(Texte fourni):

_ _ _

Nombre d'entre nous imaginent des situations catastrophiques sans se donner la peine de vérifier si cela est rationnel ou non, développent des phobies, et cessent de vouloir prendre des risques raisonnables.

Nous sommes nombreux aussi à imaginer des situations « anastrophiques », sans nous donner la peine de vérifier si cela est rationnel ou non. Nous perdons toute prudence et cessons de faire attention.
Certains d'entre nous sont en équilibre entre ces deux tendances : ils prennent des risques rationnels en fonction des événements possibles.

Les rôles et les jeux joués en imagination sont d'une infinie variété, allant de la torture extrême de soi-même à l'assouvissement sans limite du désir.

Je voudrais pouvoir m'arrêter ici. Cependant, il me faut poursuivre jusqu'à cette abstraction qui a engendré l'existence imaginaire d'un « esprit ».

J'en étais resté là la nuit dernière, et je me suis réveillé aujourd’hui avec une espèce de rancune : « Non, je ne vais pas en faire tout un discours. Je ne veux pas couper les cheveux en quatre jusqu'à l'idée du «  mot «  en tant qu'abstraction d'une abstraction, ni de la pensée en tant que langage «  subvocal », façon de parler en imagination. »



Voilà. C’est tout pour le moment comme dans les séries télé américaines ou les romans-feuilletons du dix-neuvième siècle. Amitiés à tous.

_ _ _

(Contenu des données):

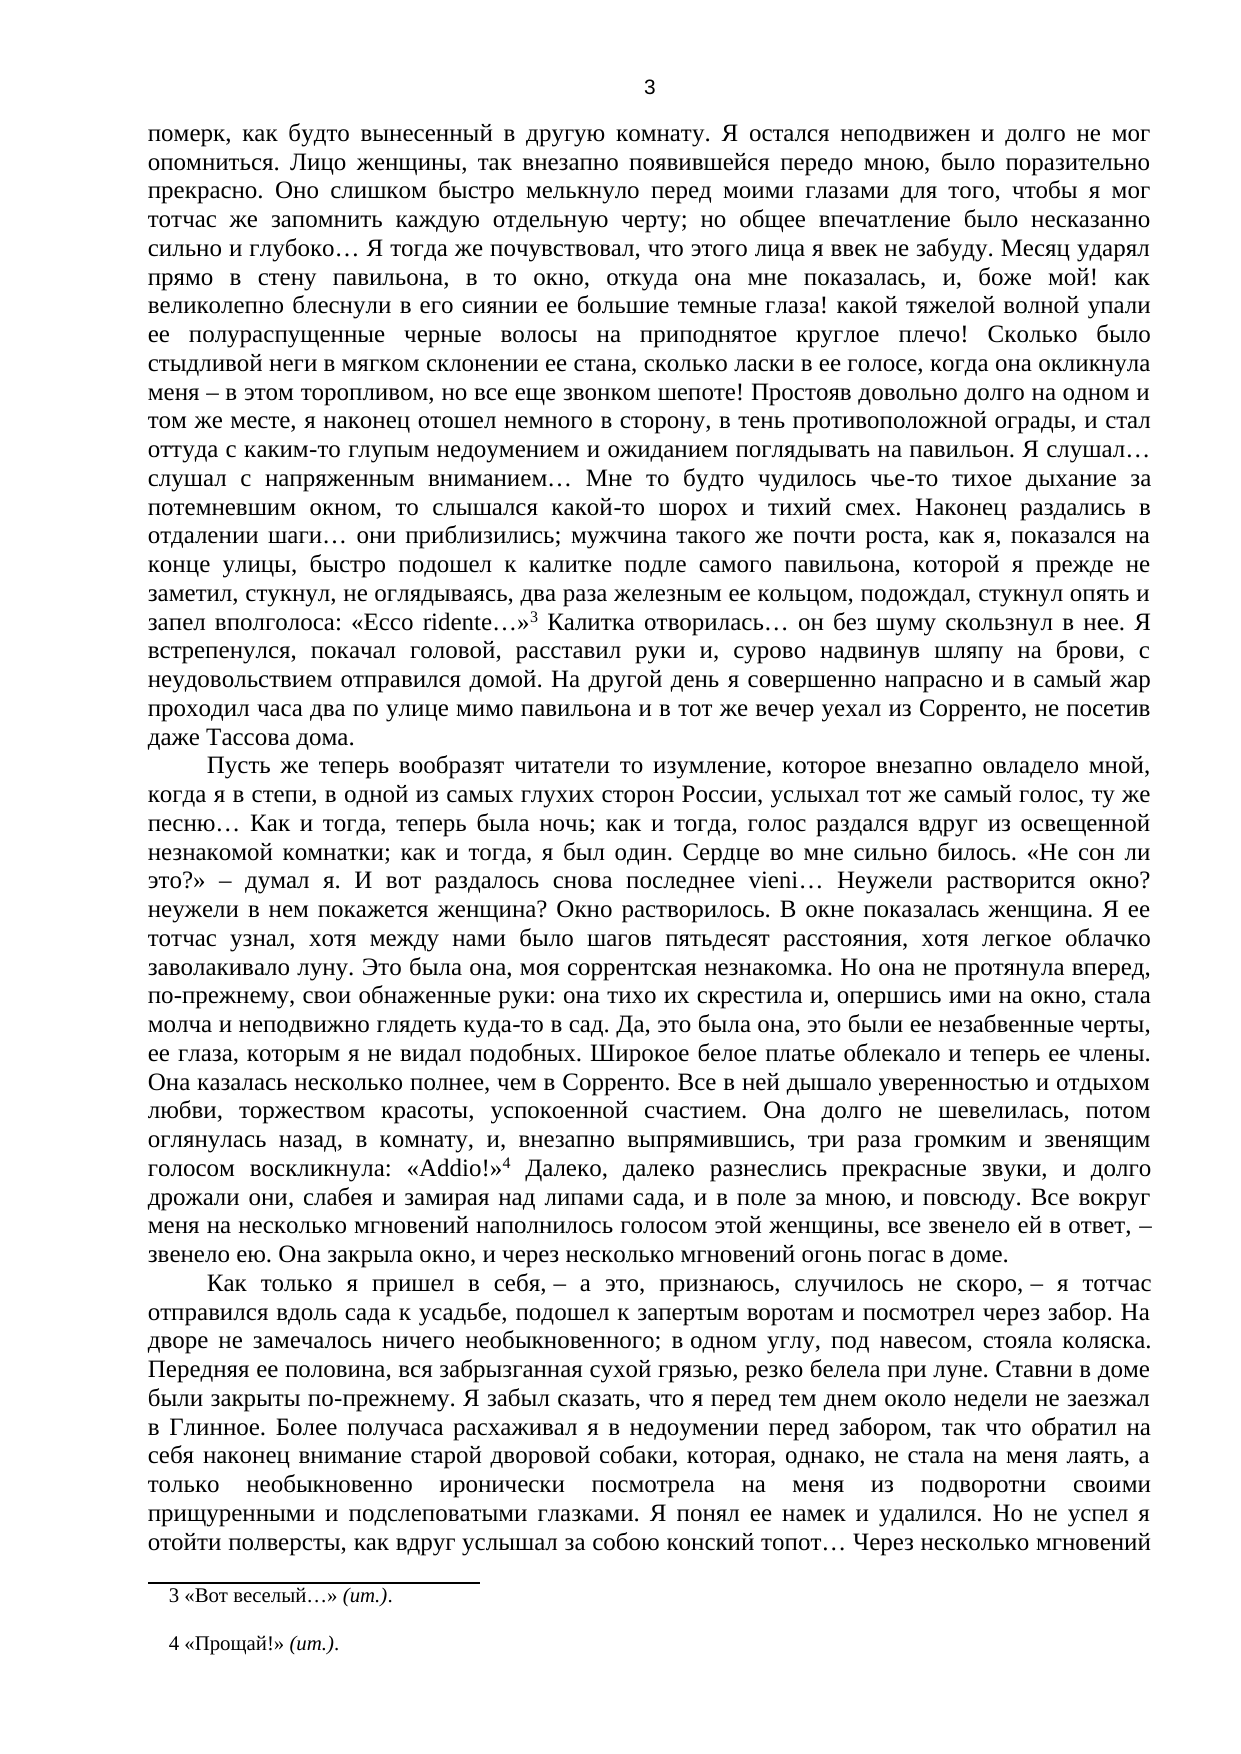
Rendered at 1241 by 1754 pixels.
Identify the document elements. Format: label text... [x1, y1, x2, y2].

_ _ _

(Énoncé):
Extrayez du texte fourni, à l'identique, tout ce qui s'étend de « Nous sommes nombreux » jusqu'à « des événements possibles. ». Les données présentées ci-dessus forment un ensemble distinct, sans lien avec le texte fourni.

(Corrigé):
Nous sommes nombreux aussi à imaginer des situations « anastrophiques », sans nous donner la peine de vérifier si cela est rationnel ou non. Nous perdons toute prudence et cessons de faire attention.
Certains d'entre nous sont en équilibre entre ces deux tendances : ils prennent des risques rationnels en fonction des événements possibles.